You don't need a fortress; you need proportionate, layered defence:

  • Rate limiting on pages and especially on any API/MCP surface — per-IP and per-token where you can.
  • Bot detection and honeypots — hidden endpoints or fields that only automated scrapers will touch, flagging bad actors without affecting humans.
  • Crawler directivesrobots.txt rules and noai/noimageai signals to state clearly what's allowed. Reputable crawlers honour them; the directives also document your intent.
  • Prompt-injection hygiene — treat user-generated content as untrusted, sanitise it, and don't let it flow unfiltered into anything an agent might execute.
  • Data governance — a documented GDPR/AI-Act assessment for every feature where AI touches personal data: lawful basis, retention, and disclosure.

Open, but defended

The mistake at both extremes is easy to make. Lock everything down and you become invisible to the assistants that now mediate discovery. Leave everything open and you pay for it in cost, abuse, and compliance risk. Defensibility is the discipline of the middle: welcome the agents you want, on your terms, with the controls to enforce those terms.
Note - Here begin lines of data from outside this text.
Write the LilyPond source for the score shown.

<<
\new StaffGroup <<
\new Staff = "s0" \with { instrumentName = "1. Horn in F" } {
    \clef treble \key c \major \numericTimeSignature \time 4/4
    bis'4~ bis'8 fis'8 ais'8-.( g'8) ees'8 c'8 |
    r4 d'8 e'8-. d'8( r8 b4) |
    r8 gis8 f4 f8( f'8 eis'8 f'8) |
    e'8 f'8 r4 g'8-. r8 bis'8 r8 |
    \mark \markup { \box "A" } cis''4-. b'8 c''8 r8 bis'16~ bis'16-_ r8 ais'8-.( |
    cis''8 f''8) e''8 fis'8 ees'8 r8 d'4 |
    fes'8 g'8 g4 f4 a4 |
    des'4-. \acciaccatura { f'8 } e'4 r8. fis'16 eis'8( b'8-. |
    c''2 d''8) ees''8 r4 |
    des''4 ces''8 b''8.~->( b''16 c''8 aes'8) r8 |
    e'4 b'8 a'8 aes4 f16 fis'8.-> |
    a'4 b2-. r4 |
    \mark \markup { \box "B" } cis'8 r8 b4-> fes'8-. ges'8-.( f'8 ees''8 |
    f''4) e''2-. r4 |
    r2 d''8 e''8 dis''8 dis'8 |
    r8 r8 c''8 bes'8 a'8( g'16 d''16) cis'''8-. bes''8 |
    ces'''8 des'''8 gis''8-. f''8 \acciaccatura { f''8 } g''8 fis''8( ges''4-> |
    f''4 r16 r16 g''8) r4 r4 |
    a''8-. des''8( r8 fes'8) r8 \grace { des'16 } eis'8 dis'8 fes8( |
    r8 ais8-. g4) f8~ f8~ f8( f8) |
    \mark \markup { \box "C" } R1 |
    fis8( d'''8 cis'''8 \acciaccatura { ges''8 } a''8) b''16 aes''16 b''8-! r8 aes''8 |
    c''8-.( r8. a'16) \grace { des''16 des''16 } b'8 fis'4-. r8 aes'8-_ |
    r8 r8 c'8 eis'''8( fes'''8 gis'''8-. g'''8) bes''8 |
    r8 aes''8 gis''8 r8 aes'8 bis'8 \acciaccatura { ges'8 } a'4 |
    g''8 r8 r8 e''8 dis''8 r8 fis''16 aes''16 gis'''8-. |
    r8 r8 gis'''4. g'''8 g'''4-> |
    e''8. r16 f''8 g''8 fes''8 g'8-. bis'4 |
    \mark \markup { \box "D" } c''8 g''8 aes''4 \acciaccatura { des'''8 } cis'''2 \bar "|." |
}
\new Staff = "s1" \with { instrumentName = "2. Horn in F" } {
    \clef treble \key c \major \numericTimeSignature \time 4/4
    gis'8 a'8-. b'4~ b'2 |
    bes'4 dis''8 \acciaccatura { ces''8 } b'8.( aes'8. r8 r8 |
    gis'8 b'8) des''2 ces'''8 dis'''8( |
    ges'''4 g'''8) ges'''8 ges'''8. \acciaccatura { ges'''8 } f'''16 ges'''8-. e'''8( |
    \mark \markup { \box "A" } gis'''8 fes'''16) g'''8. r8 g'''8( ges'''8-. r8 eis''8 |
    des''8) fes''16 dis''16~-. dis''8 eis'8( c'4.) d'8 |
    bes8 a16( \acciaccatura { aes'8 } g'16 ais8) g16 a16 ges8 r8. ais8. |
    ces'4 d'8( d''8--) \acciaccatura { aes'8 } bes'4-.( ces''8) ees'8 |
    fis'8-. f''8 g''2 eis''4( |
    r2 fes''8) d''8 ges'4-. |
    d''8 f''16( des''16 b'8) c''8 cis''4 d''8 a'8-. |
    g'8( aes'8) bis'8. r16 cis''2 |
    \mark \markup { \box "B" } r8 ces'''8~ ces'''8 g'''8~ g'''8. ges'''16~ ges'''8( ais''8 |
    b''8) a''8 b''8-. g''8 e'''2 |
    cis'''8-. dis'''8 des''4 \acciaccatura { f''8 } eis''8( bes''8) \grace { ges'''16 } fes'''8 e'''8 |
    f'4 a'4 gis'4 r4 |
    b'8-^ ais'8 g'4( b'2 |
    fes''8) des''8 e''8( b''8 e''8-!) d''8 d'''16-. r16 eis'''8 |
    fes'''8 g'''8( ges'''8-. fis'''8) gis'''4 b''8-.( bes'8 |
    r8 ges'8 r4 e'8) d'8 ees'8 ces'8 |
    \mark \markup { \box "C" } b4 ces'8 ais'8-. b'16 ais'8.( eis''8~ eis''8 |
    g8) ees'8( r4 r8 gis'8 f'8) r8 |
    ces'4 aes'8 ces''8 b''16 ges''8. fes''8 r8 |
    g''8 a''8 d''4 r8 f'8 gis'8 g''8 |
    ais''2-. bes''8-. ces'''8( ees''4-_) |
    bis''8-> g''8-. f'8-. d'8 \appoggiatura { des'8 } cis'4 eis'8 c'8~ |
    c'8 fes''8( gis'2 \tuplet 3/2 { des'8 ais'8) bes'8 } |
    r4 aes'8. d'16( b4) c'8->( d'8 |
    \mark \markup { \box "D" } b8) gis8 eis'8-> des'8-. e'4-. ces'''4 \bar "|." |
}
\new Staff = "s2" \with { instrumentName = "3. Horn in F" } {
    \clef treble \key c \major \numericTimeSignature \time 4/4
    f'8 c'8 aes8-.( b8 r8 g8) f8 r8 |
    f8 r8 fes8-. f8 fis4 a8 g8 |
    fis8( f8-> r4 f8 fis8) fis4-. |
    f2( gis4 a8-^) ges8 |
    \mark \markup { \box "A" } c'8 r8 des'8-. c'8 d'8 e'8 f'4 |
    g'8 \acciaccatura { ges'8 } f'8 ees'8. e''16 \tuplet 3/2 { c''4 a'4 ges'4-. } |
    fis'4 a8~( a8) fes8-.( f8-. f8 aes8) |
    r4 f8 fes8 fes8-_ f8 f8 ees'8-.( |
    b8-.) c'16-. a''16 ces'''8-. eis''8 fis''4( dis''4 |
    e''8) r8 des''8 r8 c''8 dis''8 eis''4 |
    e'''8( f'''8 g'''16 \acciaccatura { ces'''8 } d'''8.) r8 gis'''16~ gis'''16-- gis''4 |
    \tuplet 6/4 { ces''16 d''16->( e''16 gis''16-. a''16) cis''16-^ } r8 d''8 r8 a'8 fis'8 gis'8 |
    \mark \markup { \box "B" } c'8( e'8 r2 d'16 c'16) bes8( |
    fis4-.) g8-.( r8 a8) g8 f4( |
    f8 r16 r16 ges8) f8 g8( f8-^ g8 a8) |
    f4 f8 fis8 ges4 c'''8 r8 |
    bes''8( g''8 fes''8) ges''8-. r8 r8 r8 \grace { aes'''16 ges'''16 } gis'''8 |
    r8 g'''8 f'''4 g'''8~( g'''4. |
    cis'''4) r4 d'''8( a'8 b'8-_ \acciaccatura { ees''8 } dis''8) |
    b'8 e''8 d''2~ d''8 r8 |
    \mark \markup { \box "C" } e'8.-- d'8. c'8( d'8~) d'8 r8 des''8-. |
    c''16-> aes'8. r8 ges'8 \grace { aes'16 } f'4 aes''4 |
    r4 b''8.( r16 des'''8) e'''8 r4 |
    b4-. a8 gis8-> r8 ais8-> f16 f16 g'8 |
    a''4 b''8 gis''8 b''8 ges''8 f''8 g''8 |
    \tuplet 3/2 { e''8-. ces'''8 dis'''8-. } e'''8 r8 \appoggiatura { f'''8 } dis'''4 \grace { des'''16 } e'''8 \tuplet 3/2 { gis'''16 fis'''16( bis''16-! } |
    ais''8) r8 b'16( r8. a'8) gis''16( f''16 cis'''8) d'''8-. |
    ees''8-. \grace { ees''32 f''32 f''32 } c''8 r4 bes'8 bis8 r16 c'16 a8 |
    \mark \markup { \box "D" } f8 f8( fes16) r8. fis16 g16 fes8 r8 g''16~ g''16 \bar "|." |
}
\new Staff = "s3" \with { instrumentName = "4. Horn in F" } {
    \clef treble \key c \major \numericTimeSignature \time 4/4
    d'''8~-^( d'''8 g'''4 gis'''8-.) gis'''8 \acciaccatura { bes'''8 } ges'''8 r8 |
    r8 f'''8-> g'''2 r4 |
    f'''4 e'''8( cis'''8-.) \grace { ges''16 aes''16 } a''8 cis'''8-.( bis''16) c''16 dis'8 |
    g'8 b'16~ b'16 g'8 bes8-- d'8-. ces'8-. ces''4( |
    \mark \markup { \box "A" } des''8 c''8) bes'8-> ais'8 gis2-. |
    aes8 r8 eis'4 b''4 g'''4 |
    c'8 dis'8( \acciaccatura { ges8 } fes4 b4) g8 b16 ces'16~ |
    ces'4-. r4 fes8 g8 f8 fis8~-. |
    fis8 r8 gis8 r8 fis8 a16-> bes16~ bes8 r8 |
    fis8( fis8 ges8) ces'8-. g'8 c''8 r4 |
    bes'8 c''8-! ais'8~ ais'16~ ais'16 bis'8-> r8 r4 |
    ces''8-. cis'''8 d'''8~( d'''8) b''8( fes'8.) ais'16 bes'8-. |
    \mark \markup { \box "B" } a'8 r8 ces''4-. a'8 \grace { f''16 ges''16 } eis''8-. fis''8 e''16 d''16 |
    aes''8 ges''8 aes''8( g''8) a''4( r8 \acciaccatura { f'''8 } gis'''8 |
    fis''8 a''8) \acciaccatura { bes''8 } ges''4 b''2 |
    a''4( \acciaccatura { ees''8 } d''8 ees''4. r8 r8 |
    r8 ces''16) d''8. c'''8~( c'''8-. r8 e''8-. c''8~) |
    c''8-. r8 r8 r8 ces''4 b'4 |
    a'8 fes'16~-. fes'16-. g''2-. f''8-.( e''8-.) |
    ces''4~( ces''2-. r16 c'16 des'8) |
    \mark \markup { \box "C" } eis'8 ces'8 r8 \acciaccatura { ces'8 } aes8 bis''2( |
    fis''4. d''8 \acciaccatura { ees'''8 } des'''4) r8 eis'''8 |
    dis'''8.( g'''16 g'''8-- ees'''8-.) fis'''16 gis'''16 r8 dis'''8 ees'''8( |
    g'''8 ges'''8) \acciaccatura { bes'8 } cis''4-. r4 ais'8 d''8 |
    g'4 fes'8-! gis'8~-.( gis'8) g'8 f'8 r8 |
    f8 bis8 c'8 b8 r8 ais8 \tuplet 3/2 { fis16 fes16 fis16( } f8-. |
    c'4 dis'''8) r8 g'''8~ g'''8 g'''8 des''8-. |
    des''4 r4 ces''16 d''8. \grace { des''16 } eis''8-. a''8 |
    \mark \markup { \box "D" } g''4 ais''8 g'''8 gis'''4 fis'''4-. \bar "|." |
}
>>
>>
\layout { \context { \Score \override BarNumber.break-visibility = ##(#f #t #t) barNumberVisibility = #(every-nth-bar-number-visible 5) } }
Pair it with observability and you can both see how agents use you and decide how they're allowed to.

What to do this week

  1. Put basic rate limiting on your most expensive dynamic pages and any API surface.
  2. Audit user-generated content paths for prompt-injection exposure and sanitise them.
  3. Set explicit robots.txt and noai directives so your intent is documented.
  4. List every feature where AI touches personal data and start a GDPR/AI-Act note for each.